あの、吹っ飛ばされた灰色の女性が咆哮するなら。
立ち上がりつつ、同じように構えてきて。
「?!」
いや、何か違う。
むしろ、片方の手は広げられて、さも、何かキャッチする体勢にも思える。
呼応してか、空を切って、何か飛んできた。
その何かは、細長い懐中電灯状の……何か。
灰色の女性は、飛んできて、手の中に納まるのを感じるなら、握り締めて。
幼女に突き付けるようにするなら、何か、ボタンを押して。
すると……。
「なっ?!」
妙な電子音を立てて、その懐中電灯状の物体から、光の刃が形成された。
ぎょっとして俺は、声を上げてしまう。
何だろう、〝それ〟は。
まるで、SF映画を見ているかのような。
「ああ?!あんだぁ?!」
「!!い、いや、ちょっと……。」
灰色の女性は、ぎろりと睨み付けては吠えてくる。
それに委縮してしまい、言葉を失いそうになる。
代わりにか?
「あぁ!!そう言えば、おめぇもぶちのめしたいな!!あたしをよくもぶっ飛ばしてくれてさぁ!この、〝レーセ〟の錆にしてやんよ!……ああ、まあ、金属の刃をしていないから、錆ねぇか!くぁはははは!!!」
「?!ひぃぃ!!」
言ってはくれるが。
どう聞いても見ても、脅迫そのもの。
仲良くする気はなく、また、ジョーク交えては、ニヤリと笑うものの。
目が笑っていないがため、恐怖を俺に与えてきた。
加えて、光の刃をこちらにも向けて。
「!!」
眩しさに、目を逸らすが、他、熱を感じることから、……触ると火傷しそう。
「!!おぉ!おもしれー顔してんな!……へへへっ!こいつが何か知りたいって、顔だなそりゃ!!よぅし、てめーに食らわせる前に、このあたしが懇切丁寧に教えてやるぜ、身体にもな!!」
「?!うひぃぃぃ!!」
どこをどう見たら、面白いのか知らないが。
灰色の女性は、意地悪にも言い、その刃を押し付けてきた。
ただ言葉だけで説明するだけでは飽き足らず。
ついでに実際この刃まで突き付けて、言葉通り、身体にも教え込むと。
俺は、嫌な予感がしてならない。
切り刻まれて、殺されると。悲鳴を上げた。
「簡単簡単!!名前は〝レーザーセイバー〟。略して〝レーセ〟。名前の通り、光の剣さね!」
「!」
俺の悲鳴聞いても、どうとも思わず、淡々と言ってくることには。
その剣の説明であり。
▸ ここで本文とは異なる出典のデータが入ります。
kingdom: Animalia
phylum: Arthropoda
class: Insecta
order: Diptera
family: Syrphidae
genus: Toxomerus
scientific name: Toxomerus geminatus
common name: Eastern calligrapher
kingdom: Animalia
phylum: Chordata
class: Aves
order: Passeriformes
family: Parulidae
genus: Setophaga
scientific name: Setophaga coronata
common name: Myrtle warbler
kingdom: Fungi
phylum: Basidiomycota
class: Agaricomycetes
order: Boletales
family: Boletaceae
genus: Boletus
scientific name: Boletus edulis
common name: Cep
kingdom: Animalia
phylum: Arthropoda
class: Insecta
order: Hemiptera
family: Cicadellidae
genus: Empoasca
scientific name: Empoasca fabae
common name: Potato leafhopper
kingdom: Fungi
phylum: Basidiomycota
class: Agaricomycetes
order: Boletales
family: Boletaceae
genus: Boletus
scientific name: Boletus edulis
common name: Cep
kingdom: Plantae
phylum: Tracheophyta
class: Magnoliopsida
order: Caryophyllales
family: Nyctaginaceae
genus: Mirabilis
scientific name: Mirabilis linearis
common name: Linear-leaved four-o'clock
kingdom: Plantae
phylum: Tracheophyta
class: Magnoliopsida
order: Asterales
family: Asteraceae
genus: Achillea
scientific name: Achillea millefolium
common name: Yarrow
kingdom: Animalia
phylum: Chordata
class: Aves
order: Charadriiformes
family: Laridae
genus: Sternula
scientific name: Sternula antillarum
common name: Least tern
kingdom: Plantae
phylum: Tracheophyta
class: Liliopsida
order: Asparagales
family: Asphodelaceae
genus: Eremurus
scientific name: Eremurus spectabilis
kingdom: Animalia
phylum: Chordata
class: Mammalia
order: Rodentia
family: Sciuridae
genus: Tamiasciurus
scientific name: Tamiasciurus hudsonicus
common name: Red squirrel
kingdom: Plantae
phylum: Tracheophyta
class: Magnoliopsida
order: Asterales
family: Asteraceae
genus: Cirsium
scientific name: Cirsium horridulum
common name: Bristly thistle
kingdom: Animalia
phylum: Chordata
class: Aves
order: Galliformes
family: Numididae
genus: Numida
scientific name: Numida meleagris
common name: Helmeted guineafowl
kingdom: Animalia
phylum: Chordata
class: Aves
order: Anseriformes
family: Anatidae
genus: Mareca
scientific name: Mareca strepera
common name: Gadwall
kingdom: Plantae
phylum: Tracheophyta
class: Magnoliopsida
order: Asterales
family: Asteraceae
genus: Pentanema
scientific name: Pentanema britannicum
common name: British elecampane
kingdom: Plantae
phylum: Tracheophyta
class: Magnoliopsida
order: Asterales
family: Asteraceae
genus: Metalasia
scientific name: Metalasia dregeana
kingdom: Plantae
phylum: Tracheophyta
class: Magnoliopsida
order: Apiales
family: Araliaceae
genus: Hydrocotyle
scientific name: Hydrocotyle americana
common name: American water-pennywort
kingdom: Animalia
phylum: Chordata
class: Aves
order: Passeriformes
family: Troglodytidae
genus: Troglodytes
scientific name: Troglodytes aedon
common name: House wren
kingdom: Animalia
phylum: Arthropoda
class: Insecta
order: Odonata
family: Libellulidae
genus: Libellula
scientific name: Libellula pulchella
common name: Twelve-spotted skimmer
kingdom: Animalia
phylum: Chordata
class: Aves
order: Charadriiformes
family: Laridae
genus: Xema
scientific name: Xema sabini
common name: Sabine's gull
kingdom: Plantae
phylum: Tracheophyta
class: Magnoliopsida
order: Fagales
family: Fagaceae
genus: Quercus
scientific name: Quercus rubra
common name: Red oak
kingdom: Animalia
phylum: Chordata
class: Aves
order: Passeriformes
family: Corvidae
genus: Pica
レーザーセイバー、略してレーセだと。
名前の通り、レーザーを刃にする剣らしい。
ますます、SFじみてきた。
映画で、斬り合うとかあるのか?……と一瞬呑気な考えが浮かんだが。
どう見ても相手は俺に切りつけかねない。
「さぁぁぁ……。眠る前のお話は終わり。おねんねするぅ?」
「?!」
その説明をしたなら、後はもういいとしてか。
灰色の女性は、俺が理解したかどうかなんてどうでもよく、終えるなら。
まるで寝かしつける前のお話を終えたとばかりに言うが。
口調は冷徹、人間の血が入っているとは思えない冷たさであって。
ああ、人間じゃないとか言っていたっけ。